That sounds completely insane. Not sure if I want to see it really…
Love the tagline “no animals were harmed in the making of this film - 70 cast and crew members were”.
This movie was released in Australia in 1981, and it actually aired numerous times on Aussie TV later in the 1980s. I can’t remember if we saw it in the theater, but i know that my mother, my sister and i watched it together at least once, possibly more, on VHS and/or on TV.
The movie never seemed especially gory or scary to me, partly, i guess, because i was a teenage boy who reveled in that stuff anyway, and partly because i also assumed that all of the blood and the attacks were carefully choreographed and fake.
I don’t think i had ever heard before about all the real attacks and other problems on the set. Pretty crazy!
I am not sure I want to actually watch this movie but after watching that CBS clip I think I would find a full length making of documentary utterly fascinating. Certainly one of the most bizarre episodes in movie history.
Unless the white people in question actually went and gathered the lions, then arranged themselves on a buffet table for said lions so they could film the attacks to … make money? Jeebus cripes. I wouldn’t rule out the possibility that other peoples may have done or do the same, but we white folk certainly are the poster children for smh sometimes.

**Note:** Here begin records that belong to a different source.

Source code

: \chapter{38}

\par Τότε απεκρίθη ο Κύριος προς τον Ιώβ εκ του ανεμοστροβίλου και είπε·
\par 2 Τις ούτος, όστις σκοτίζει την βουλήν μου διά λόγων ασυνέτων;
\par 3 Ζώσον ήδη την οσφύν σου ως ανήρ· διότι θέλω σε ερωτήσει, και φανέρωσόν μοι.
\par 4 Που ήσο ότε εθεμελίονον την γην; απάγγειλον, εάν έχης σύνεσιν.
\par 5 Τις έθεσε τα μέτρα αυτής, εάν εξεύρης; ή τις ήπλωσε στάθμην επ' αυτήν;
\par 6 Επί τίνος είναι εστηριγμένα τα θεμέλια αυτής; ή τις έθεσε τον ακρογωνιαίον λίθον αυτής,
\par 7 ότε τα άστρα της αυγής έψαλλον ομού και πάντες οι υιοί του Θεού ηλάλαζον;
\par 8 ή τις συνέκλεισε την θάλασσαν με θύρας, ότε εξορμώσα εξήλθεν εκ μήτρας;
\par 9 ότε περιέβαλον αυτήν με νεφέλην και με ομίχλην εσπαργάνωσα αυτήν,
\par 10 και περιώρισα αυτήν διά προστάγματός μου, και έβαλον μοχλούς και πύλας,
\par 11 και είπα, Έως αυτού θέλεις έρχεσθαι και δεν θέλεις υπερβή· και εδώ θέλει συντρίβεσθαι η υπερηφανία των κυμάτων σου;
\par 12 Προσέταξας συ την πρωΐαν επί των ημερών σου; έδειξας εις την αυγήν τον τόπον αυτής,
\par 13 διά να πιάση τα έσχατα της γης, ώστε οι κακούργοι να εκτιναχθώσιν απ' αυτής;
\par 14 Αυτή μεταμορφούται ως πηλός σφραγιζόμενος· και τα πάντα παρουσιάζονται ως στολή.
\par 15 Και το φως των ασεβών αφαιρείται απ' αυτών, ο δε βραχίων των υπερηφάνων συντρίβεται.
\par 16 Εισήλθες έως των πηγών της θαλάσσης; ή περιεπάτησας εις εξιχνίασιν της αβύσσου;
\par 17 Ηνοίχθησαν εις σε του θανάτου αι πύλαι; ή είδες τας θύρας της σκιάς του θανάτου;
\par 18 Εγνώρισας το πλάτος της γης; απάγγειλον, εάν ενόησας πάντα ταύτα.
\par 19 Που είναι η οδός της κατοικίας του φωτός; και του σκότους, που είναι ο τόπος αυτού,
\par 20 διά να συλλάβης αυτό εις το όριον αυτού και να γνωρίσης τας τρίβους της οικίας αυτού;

On another point, did they not realize that by introducing those predators to the taste of human flesh, they were training them as maneaters? How many were killed after, and how many were released which may have later targeted people as food due to their experiences? … smh doesn’t cover it. This is closer tho. :eek:
All of these animals were gathered and kept on a private game reserve owned by the family. They lived and interacted with big cats regularly. Most if not all of the attacks were in the nature of playing or other incidental behaviors, not hunting. None of the animals were released into the wild.